▸ **INSTRUCTION**: Copy every line of each record below word for word, keeping the same order and changing nothing.

■ ■ ■ ■

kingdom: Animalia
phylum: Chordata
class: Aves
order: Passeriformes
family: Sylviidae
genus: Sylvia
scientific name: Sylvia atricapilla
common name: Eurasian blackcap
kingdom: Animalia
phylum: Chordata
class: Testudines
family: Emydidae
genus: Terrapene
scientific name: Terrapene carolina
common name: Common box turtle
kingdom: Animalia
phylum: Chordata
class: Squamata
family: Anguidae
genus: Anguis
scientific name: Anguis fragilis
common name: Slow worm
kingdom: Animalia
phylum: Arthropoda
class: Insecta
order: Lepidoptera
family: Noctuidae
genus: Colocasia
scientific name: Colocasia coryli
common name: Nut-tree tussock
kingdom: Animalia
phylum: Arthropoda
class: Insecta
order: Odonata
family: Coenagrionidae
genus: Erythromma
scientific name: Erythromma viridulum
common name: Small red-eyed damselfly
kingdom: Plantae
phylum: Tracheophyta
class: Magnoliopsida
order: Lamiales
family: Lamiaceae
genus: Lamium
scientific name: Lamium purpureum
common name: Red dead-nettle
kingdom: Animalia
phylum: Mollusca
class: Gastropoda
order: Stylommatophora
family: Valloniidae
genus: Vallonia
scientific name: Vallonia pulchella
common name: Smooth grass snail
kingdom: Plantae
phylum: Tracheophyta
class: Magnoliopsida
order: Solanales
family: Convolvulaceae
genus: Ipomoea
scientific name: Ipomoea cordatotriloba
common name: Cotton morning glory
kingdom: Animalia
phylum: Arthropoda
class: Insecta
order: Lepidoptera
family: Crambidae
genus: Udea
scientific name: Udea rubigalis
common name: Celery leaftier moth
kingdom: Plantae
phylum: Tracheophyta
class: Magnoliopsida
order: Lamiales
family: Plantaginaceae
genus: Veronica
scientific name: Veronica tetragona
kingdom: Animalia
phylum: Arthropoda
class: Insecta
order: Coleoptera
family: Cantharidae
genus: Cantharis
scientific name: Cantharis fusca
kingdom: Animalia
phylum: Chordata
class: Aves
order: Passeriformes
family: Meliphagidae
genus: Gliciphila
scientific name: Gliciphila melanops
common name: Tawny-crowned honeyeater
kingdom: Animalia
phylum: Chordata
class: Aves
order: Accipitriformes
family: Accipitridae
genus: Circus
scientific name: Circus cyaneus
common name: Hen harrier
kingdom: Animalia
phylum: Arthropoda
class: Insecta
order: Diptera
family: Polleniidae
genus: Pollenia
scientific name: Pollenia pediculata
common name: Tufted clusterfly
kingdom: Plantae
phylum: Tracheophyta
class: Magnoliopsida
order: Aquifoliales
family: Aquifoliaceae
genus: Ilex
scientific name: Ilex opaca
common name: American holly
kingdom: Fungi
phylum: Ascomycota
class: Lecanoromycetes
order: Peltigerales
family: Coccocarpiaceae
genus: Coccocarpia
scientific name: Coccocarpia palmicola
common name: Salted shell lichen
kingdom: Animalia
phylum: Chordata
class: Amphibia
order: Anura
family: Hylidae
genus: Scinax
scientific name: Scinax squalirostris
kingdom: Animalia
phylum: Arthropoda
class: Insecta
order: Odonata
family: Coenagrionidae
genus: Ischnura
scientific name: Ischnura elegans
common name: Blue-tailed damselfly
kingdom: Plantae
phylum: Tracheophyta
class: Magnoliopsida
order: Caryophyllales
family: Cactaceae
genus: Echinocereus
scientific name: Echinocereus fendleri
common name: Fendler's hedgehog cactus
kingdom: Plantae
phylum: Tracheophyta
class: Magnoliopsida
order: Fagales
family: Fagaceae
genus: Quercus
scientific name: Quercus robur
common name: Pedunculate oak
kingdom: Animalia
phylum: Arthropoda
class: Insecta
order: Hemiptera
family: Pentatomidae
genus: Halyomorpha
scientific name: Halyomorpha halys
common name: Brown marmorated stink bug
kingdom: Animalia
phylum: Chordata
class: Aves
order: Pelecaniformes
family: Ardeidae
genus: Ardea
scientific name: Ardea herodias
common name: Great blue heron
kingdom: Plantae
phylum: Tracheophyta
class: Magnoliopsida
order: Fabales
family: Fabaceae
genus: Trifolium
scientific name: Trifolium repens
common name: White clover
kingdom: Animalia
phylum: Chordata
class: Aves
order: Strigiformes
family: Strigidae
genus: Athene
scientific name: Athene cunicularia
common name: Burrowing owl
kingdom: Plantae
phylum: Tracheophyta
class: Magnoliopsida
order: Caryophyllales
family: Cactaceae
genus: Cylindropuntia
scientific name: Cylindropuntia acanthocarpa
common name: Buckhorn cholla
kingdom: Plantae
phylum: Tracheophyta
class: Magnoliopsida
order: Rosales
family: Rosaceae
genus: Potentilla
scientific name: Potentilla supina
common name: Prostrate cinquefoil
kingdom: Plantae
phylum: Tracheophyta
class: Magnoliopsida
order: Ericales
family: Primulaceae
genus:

■ ■ ■ ■

▸ **RESULT**:
kingdom: Animalia
phylum: Chordata
class: Aves
order: Passeriformes
family: Sylviidae
genus: Sylvia
scientific name: Sylvia atricapilla
common name: Eurasian blackcap
kingdom: Animalia
phylum: Chordata
class: Testudines
family: Emydidae
genus: Terrapene
scientific name: Terrapene carolina
common name: Common box turtle
kingdom: Animalia
phylum: Chordata
class: Squamata
family: Anguidae
genus: Anguis
scientific name: Anguis fragilis
common name: Slow worm
kingdom: Animalia
phylum: Arthropoda
class: Insecta
order: Lepidoptera
family: Noctuidae
genus: Colocasia
scientific name: Colocasia coryli
common name: Nut-tree tussock
kingdom: Animalia
phylum: Arthropoda
class: Insecta
order: Odonata
family: Coenagrionidae
genus: Erythromma
scientific name: Erythromma viridulum
common name: Small red-eyed damselfly
kingdom: Plantae
phylum: Tracheophyta
class: Magnoliopsida
order: Lamiales
family: Lamiaceae
genus: Lamium
scientific name: Lamium purpureum
common name: Red dead-nettle
kingdom: Animalia
phylum: Mollusca
class: Gastropoda
order: Stylommatophora
family: Valloniidae
genus: Vallonia
scientific name: Vallonia pulchella
common name: Smooth grass snail
kingdom: Plantae
phylum: Tracheophyta
class: Magnoliopsida
order: Solanales
family: Convolvulaceae
genus: Ipomoea
scientific name: Ipomoea cordatotriloba
common name: Cotton morning glory
kingdom: Animalia
phylum: Arthropoda
class: Insecta
order: Lepidoptera
family: Crambidae
genus: Udea
scientific name: Udea rubigalis
common name: Celery leaftier moth
kingdom: Plantae
phylum: Tracheophyta
class: Magnoliopsida
order: Lamiales
family: Plantaginaceae
genus: Veronica
scientific name: Veronica tetragona
kingdom: Animalia
phylum: Arthropoda
class: Insecta
order: Coleoptera
family: Cantharidae
genus: Cantharis
scientific name: Cantharis fusca
kingdom: Animalia
phylum: Chordata
class: Aves
order: Passeriformes
family: Meliphagidae
genus: Gliciphila
scientific name: Gliciphila melanops
common name: Tawny-crowned honeyeater
kingdom: Animalia
phylum: Chordata
class: Aves
order: Accipitriformes
family: Accipitridae
genus: Circus
scientific name: Circus cyaneus
common name: Hen harrier
kingdom: Animalia
phylum: Arthropoda
class: Insecta
order: Diptera
family: Polleniidae
genus: Pollenia
scientific name: Pollenia pediculata
common name: Tufted clusterfly
kingdom: Plantae
phylum: Tracheophyta
class: Magnoliopsida
order: Aquifoliales
family: Aquifoliaceae
genus: Ilex
scientific name: Ilex opaca
common name: American holly
kingdom: Fungi
phylum: Ascomycota
class: Lecanoromycetes
order: Peltigerales
family: Coccocarpiaceae
genus: Coccocarpia
scientific name: Coccocarpia palmicola
common name: Salted shell lichen
kingdom: Animalia
phylum: Chordata
class: Amphibia
order: Anura
family: Hylidae
genus: Scinax
scientific name: Scinax squalirostris
kingdom: Animalia
phylum: Arthropoda
class: Insecta
order: Odonata
family: Coenagrionidae
genus: Ischnura
scientific name: Ischnura elegans
common name: Blue-tailed damselfly
kingdom: Plantae
phylum: Tracheophyta
class: Magnoliopsida
order: Caryophyllales
family: Cactaceae
genus: Echinocereus
scientific name: Echinocereus fendleri
common name: Fendler's hedgehog cactus
kingdom: Plantae
phylum: Tracheophyta
class: Magnoliopsida
order: Fagales
family: Fagaceae
genus: Quercus
scientific name: Quercus robur
common name: Pedunculate oak
kingdom: Animalia
phylum: Arthropoda
class: Insecta
order: Hemiptera
family: Pentatomidae
genus: Halyomorpha
scientific name: Halyomorpha halys
common name: Brown marmorated stink bug
kingdom: Animalia
phylum: Chordata
class: Aves
order: Pelecaniformes
family: Ardeidae
genus: Ardea
scientific name: Ardea herodias
common name: Great blue heron
kingdom: Plantae
phylum: Tracheophyta
class: Magnoliopsida
order: Fabales
family: Fabaceae
genus: Trifolium
scientific name: Trifolium repens
common name: White clover
kingdom: Animalia
phylum: Chordata
class: Aves
order: Strigiformes
family: Strigidae
genus: Athene
scientific name: Athene cunicularia
common name: Burrowing owl
kingdom: Plantae
phylum: Tracheophyta
class: Magnoliopsida
order: Caryophyllales
family: Cactaceae
genus: Cylindropuntia
scientific name: Cylindropuntia acanthocarpa
common name: Buckhorn cholla
kingdom: Plantae
phylum: Tracheophyta
class: Magnoliopsida
order: Rosales
family: Rosaceae
genus: Potentilla
scientific name: Potentilla supina
common name: Prostrate cinquefoil
kingdom: Plantae
phylum: Tracheophyta
class: Magnoliopsida
order: Ericales
family: Primulaceae
genus:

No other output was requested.